Each line of the data below that includes the string "moved" must be copied.

** Information follows **

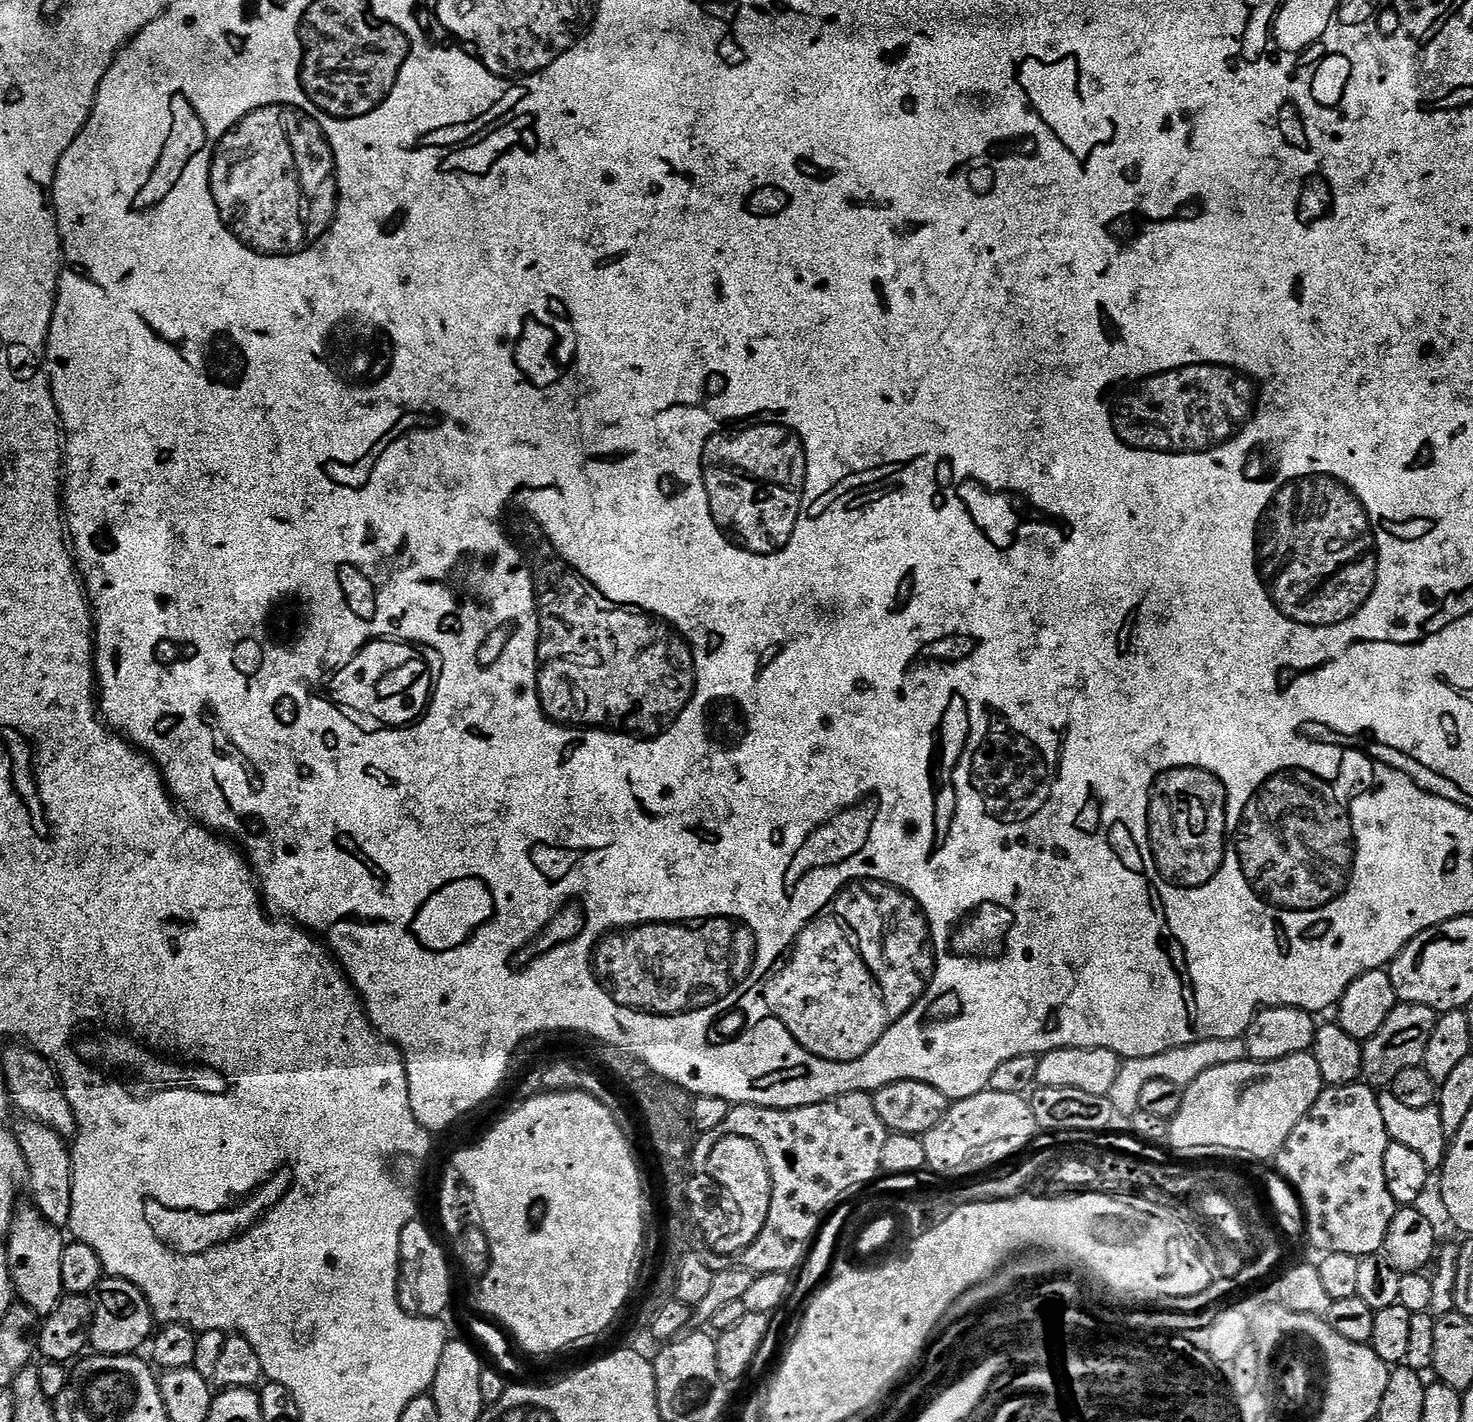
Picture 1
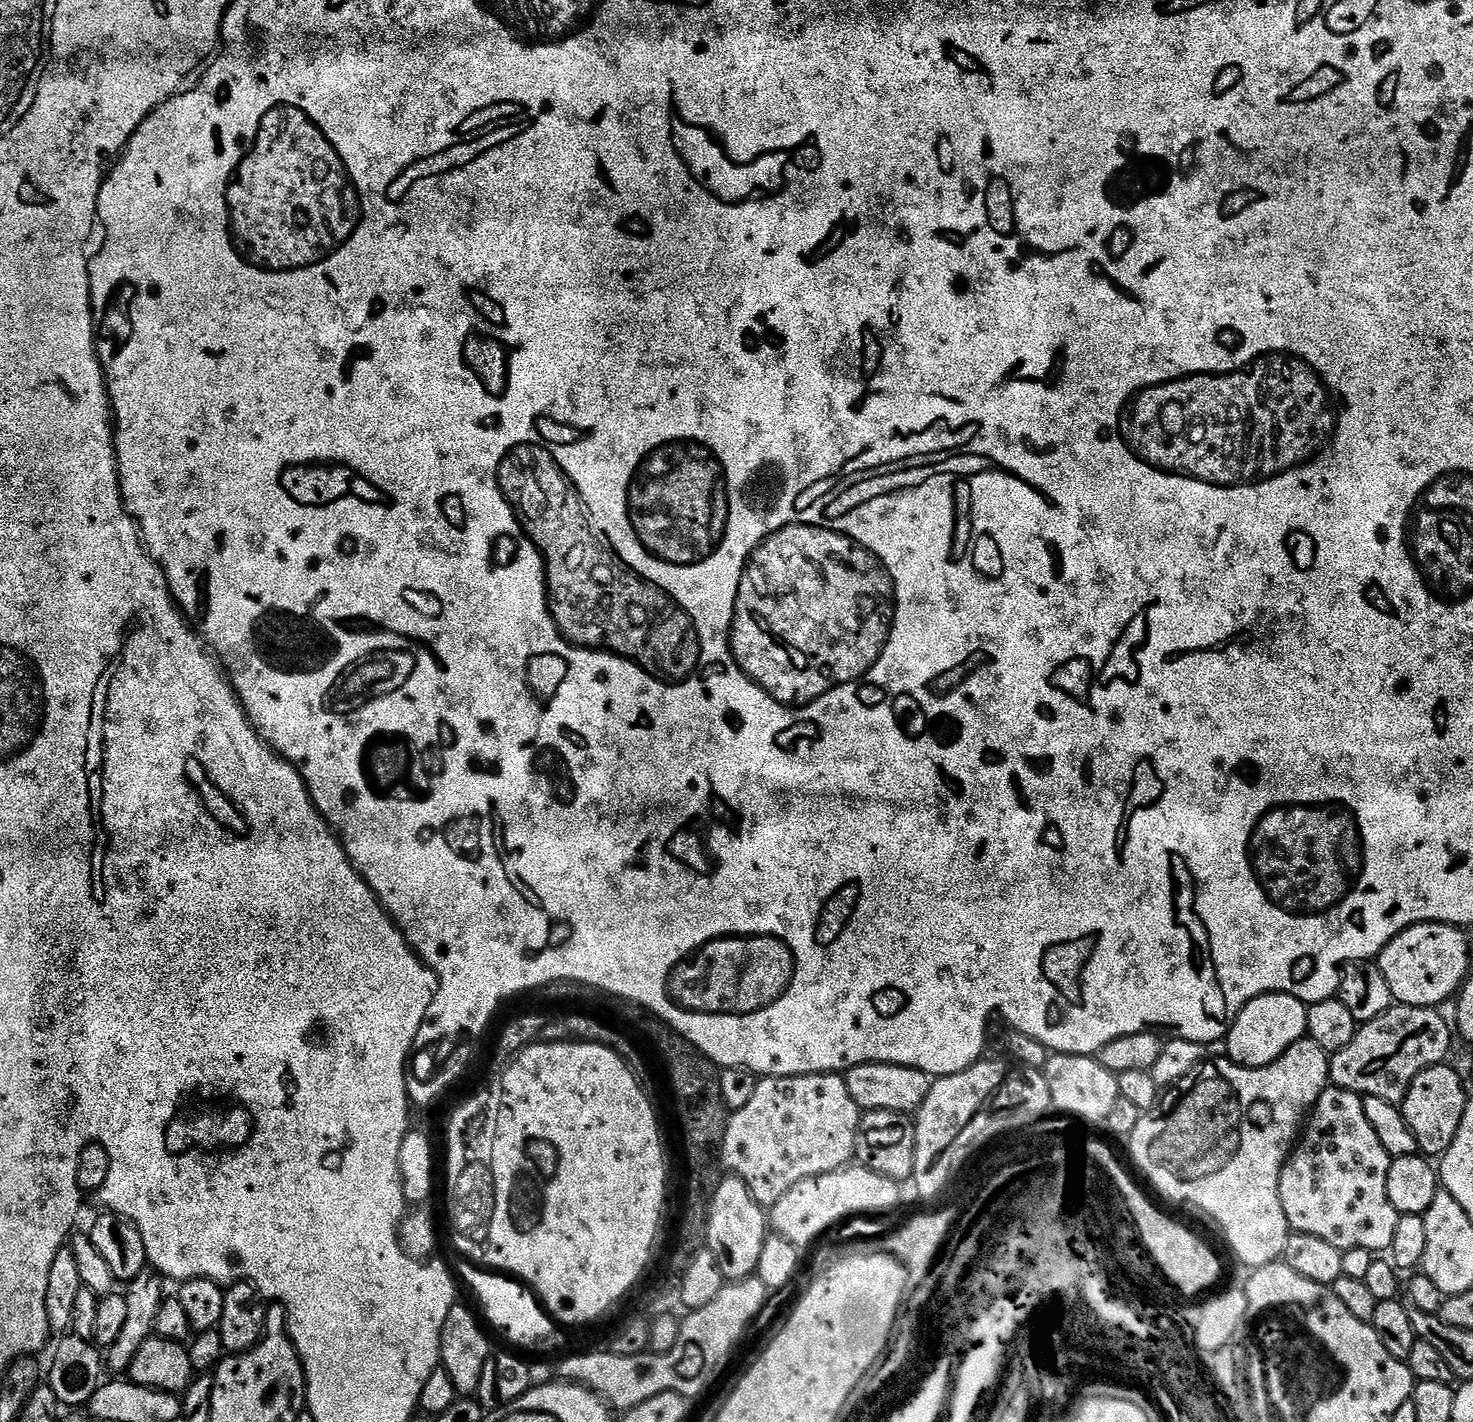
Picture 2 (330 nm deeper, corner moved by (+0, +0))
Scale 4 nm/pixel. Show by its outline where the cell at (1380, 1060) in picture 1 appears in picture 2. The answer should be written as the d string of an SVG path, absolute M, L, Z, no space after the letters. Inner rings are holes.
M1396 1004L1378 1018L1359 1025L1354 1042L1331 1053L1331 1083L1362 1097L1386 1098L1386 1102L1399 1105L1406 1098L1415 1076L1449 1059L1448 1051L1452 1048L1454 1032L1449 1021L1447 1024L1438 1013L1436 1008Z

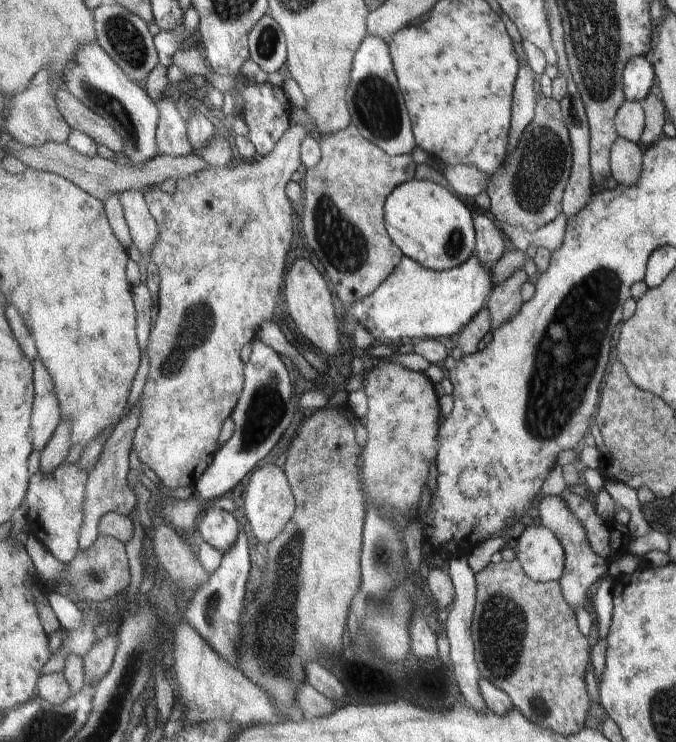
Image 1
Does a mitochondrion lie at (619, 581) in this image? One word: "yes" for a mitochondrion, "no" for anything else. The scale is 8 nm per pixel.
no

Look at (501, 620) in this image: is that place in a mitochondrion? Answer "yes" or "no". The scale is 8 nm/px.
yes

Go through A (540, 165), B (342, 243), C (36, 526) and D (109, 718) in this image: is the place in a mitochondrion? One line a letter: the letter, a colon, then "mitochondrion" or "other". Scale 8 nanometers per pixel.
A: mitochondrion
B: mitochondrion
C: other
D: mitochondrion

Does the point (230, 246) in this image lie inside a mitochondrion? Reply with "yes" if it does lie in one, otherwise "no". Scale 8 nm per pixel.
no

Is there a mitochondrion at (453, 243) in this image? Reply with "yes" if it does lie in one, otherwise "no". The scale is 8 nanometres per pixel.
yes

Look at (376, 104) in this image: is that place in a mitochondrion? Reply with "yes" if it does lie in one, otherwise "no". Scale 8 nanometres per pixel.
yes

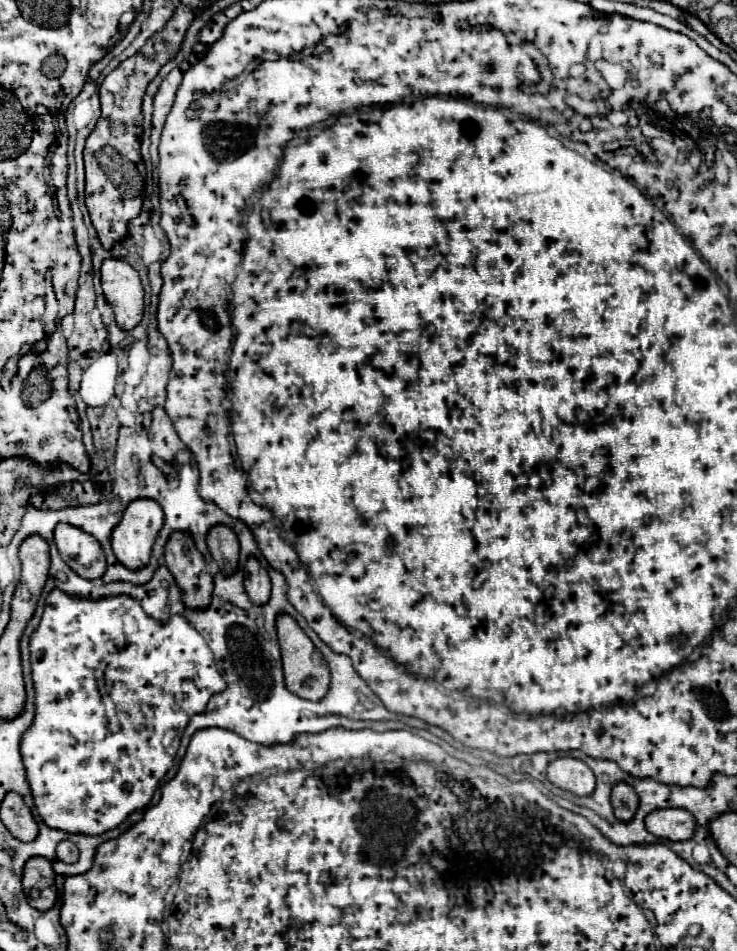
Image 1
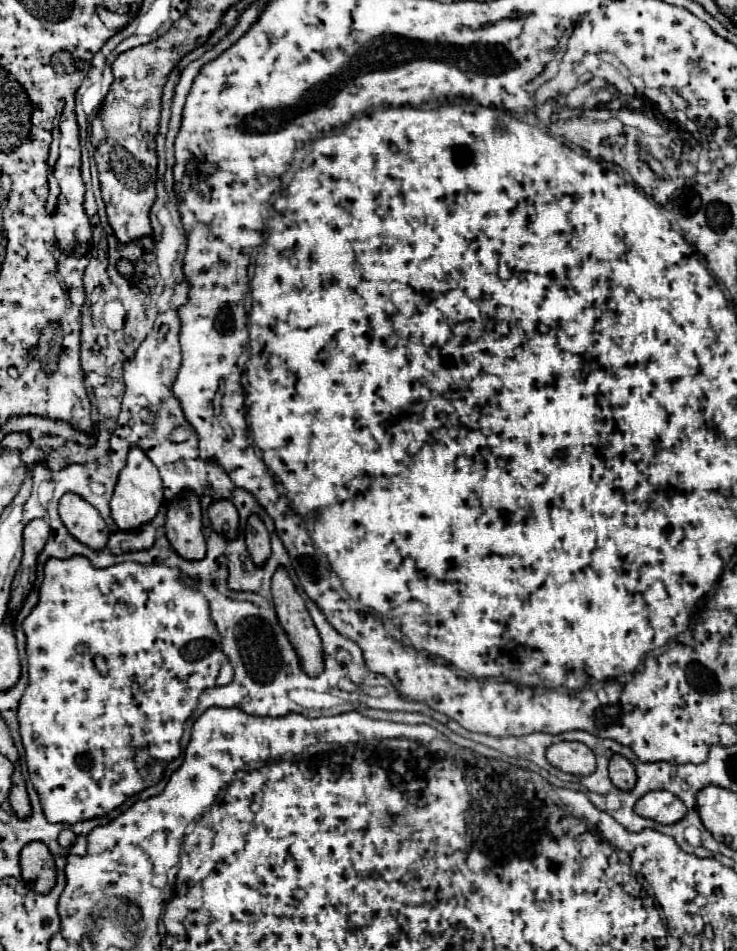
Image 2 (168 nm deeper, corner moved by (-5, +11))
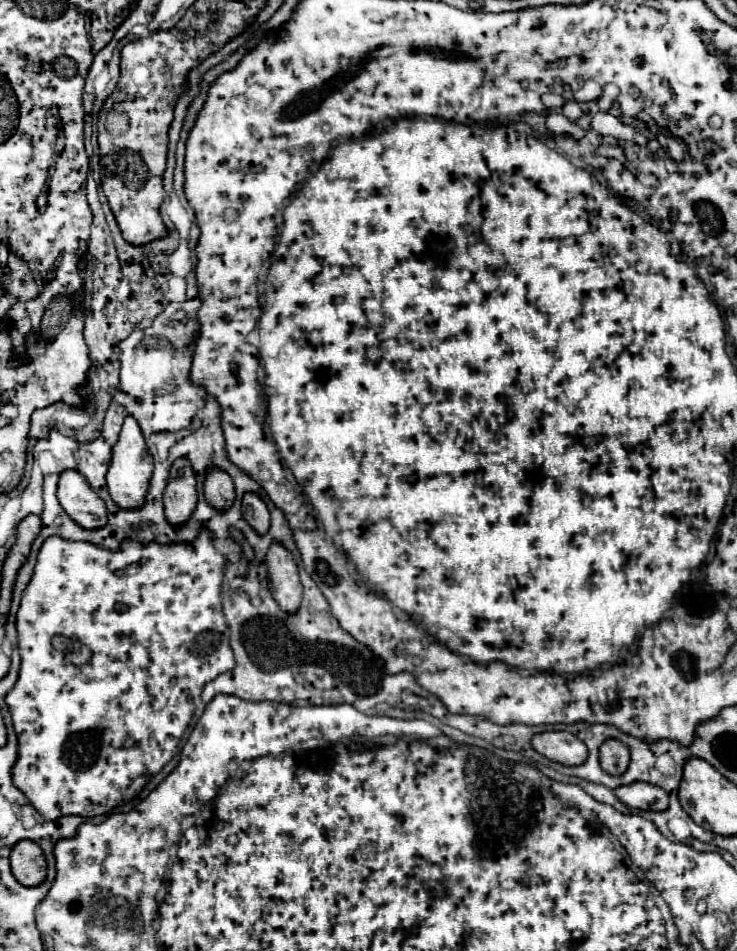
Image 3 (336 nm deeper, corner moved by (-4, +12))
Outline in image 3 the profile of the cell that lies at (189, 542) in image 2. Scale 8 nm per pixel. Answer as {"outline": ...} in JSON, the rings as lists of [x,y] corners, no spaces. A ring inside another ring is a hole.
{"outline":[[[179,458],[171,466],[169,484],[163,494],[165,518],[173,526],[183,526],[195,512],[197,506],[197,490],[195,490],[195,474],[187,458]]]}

** End of Information **

Answer section —
Picture 2 (330 nm deeper, corner moved by (+0, +0))
Image 2 (168 nm deeper, corner moved by (-5, +11))
Image 3 (336 nm deeper, corner moved by (-4, +12))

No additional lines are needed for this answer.